Heidi Merrild defends her PhD thesis, Reversible Tectonics.
The research grows out of an embeddedness, not only in the actual place of life and living beings but also in the mindset of an explorer, and is based in the hope of finding insights and possible ways of dealing with the new climate regime. The research involves an exploration within the soil and plants: an exploration of plants and their anchorage (roots) in the soil and connections with the fluid nature (climate and atmosphere) that unfolds material life cycles and networks. This has led to investigations ranging from planting seeds in the soil to cultivating mosaic fields, observing the weaving of ruined landscapes for diversity, and harvesting wood in the forest.
A similar approach – with a discovery mindset – is applied to premodern architecture, and tectonics are explored through their situatedness: a material relatedness with the Terrestrial. The research involves an empirical exploration of pre–modern tectonics and its materials, from the outer skin to the inner tectonic core and surface, or reversed. From the smallest detail within the material form, engendering, and craftsmanship, I have been seeking an understanding of how architecture and its tectonic nature is connected with the Terrestrial.

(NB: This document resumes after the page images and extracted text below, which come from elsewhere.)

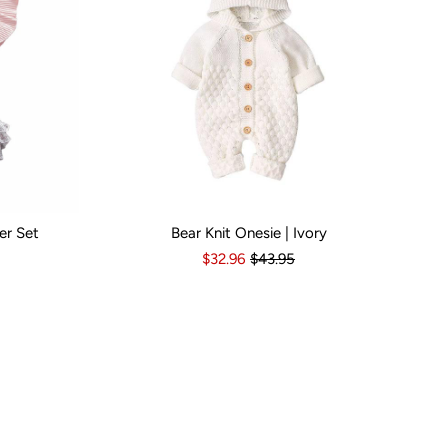
er Set
Bear Knit Onesie | Ivory
s
6-12 Months
Kid Size:
12-18 Months
3-6 Months
6-12 Months
12-18 Months
1
$32.96
$43.95
Popular Br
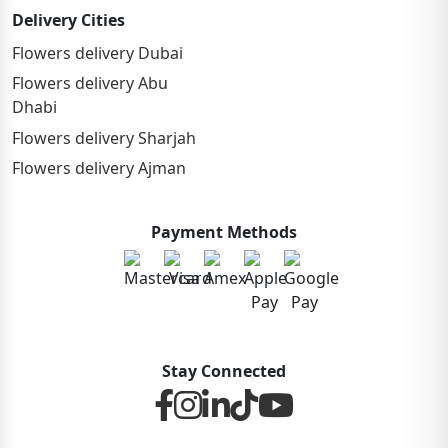
Delivery Cities
Flowers delivery Dubai
Flowers delivery Abu
Dhabi
Flowers delivery Sharjah
Flowers delivery Ajman
Payment Methods
Stay Connected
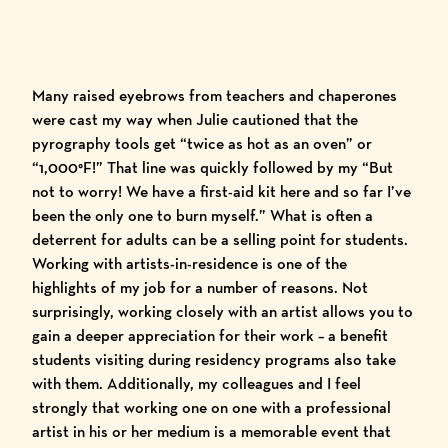
Many raised eyebrows from teachers and chaperones
were cast my way when Julie cautioned that the
pyrography tools get “twice as hot as an oven” or
“1,000°F!” That line was quickly followed by my “But
not to worry! We have a first-aid kit here and so far I’ve
been the only one to burn myself.” What is often a
deterrent for adults can be a selling point for students.
Working with artists-in-residence is one of the
highlights of my job for a number of reasons. Not
surprisingly, working closely with an artist allows you to
gain a deeper appreciation for their work – a benefit
students visiting during residency programs also take
with them. Additionally, my colleagues and I feel
strongly that working one on one with a professional
artist in his or her medium is a memorable event that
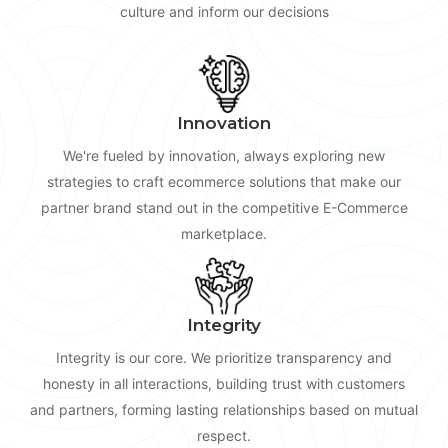
culture and inform our decisions
Innovation
We're fueled by innovation, always exploring new
strategies to craft ecommerce solutions that make our
partner brand stand out in the competitive E-Commerce
marketplace.
Integrity
Integrity is our core. We prioritize transparency and
honesty in all interactions, building trust with customers
and partners, forming lasting relationships based on mutual
respect.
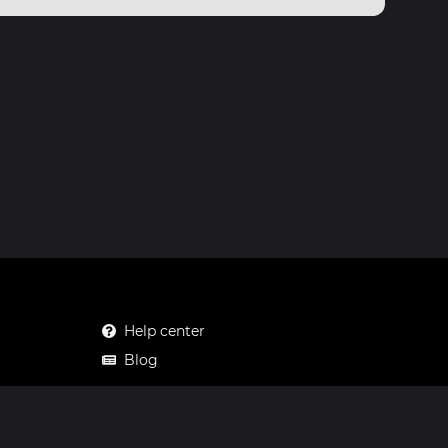
Help center
Blog
Mastodon
Facebook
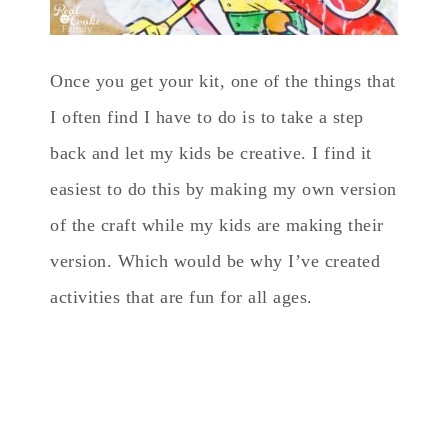
Once you get your kit, one of the things that
I often find I have to do is to take a step
back and let my kids be creative. I find it
easiest to do this by making my own version
of the craft while my kids are making their
version. Which would be why I’ve created
activities that are fun for all ages.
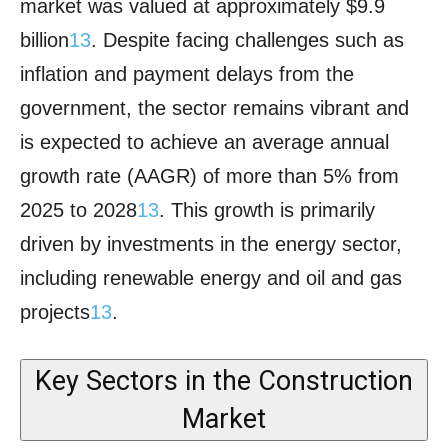
market was valued at approximately $9.9
billion
1
3
. Despite facing challenges such as
inflation and payment delays from the
government, the sector remains vibrant and
is expected to achieve an average annual
growth rate (AAGR) of more than 5% from
2025 to 2028
1
3
. This growth is primarily
driven by investments in the energy sector,
including renewable energy and oil and gas
projects
1
3
.
Key Sectors in the Construction
Market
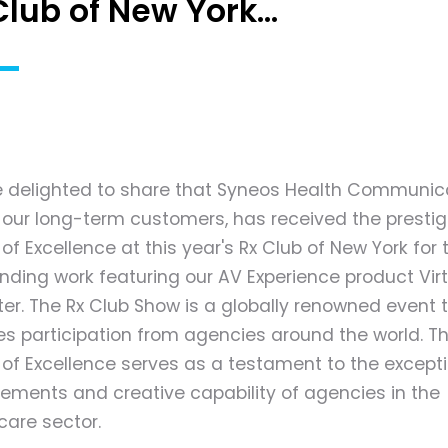
Club of New York...
 delighted to share that Syneos Health Communica
 our long-term customers, has received the prestig
f Excellence at this year's Rx Club of New York for t
nding work featuring our AV Experience product Virt
er. The Rx Club Show is a globally renowned event 
es participation from agencies around the world. Th
of Excellence serves as a testament to the except
ements and creative capability of agencies in the
care sector.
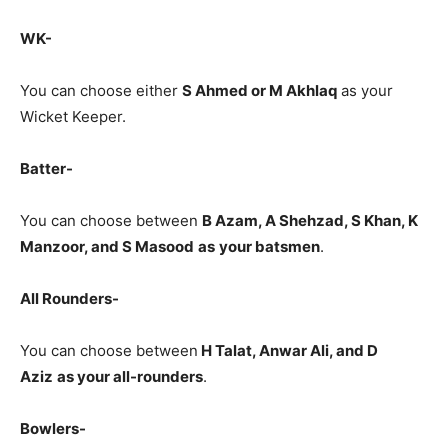
WK-
You can choose either
S Ahmed or M Akhlaq
as your
Wicket Keeper.
Batter-
You can choose between
B Azam
, A Shehzad, S Khan, K
Manzoor, and S Masood
as
your batsmen
.
All Rounders-
You can choose between
H Talat, Anwar Ali, and D
Aziz
as your all-rounders
.
Bowlers-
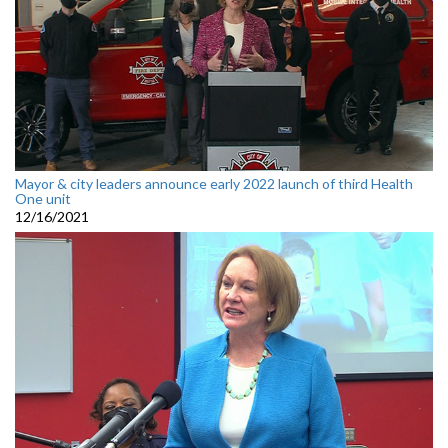
Mayor & city leaders announce early 2022 launch of third Health
One unit
12/16/2021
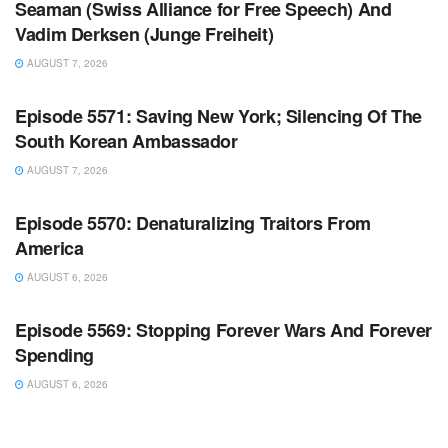
Seaman (Swiss Alliance for Free Speech) And
Vadim Derksen (Junge Freiheit)
AUGUST 7, 2026
WARROOM FULL EPISODES | STEPHEN K. BANNON’S
WARROOM
Episode 5571: Saving New York; Silencing Of The
South Korean Ambassador
AUGUST 7, 2026
WARROOM FULL EPISODES | STEPHEN K. BANNON’S
WARROOM
Episode 5570: Denaturalizing Traitors From
America
AUGUST 6, 2026
WARROOM FULL EPISODES | STEPHEN K. BANNON’S
WARROOM
Episode 5569: Stopping Forever Wars And Forever
Spending
AUGUST 6, 2026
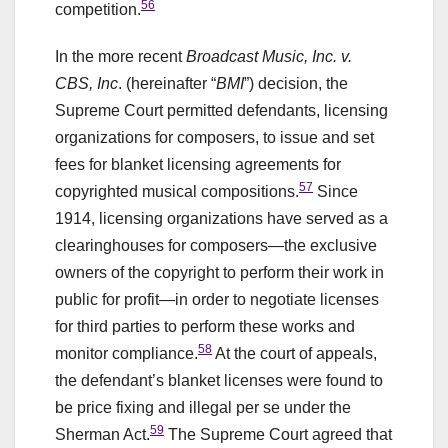
56
competition.
In the more recent
Broadcast Music, Inc. v.
CBS, Inc
. (hereinafter “
BMI
”) decision, the
Supreme Court permitted defendants, licensing
organizations for composers, to issue and set
fees for blanket licensing agreements for
57
copyrighted musical compositions.
Since
1914, licensing organizations have served as a
clearinghouses for composers—the exclusive
owners of the copyright to perform their work in
public for profit—in order to negotiate licenses
for third parties to perform these works and
58
monitor compliance.
At the court of appeals,
the defendant’s blanket licenses were found to
be price fixing and illegal per se under the
59
Sherman Act.
The Supreme Court agreed that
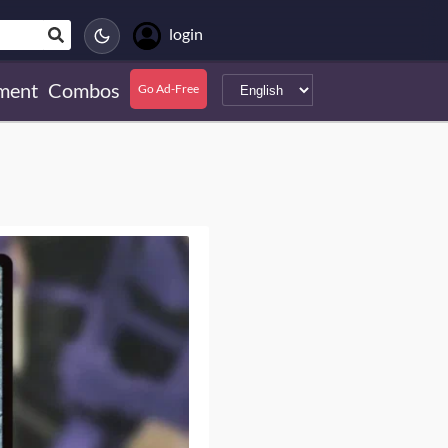
login
ment
Combos
Go Ad-Free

The research uncovers the knowledge embedded in pre-modern tectonics, its anchoring in the ground through natural forces such as gravity and density, as well as an inherent understanding of a uniqueness in materials and their point of origin. It is an investigation that reveals a resonance between objects and their point of origin, demonstrating a possible immersion in the fluid nature as an embeddedness in the world. The study presents a detailed analysis of connections with Reversible Tectonics in the past. This is demonstrated through woven wooden logs as a composition and through the connections of materials, based on life cycles and layers, that allow for decay as well as an inherent potential for transformation and change within the tectonic system. This constitutes a way of thinking and a perspective that appears to have been lost in our Western modern thinking and globalisation.
More about the project.
The defense will take place in Didakteket, with an exhibition in the adjacent library.
Program
13:00 Welcome / Claus Peder Pedersen, Head of PhD School
13:10 Lecture / Heidi Sørensen Merrild, PhD Fellow, MA in Energy and Green Architecture, Aarhus School of Architecture
13:55 Examination / Matthias Graf von Ballestrem, Professor, Technische Universität Dortmund
14:25 Break
14:35 Examination / Henrik Oxvig, Associate Professor, Royal Danish Academy
15:05 Examination / Elizabeth Donovan, Associate Professor – chair, Aarhus School of Architecture
15:35 Contributions from the auditorium
15:50 Closing / Claus Peder Pedersen, Head of PhD School – afterwards, drinks and snacks
Participation in person or via Zoom.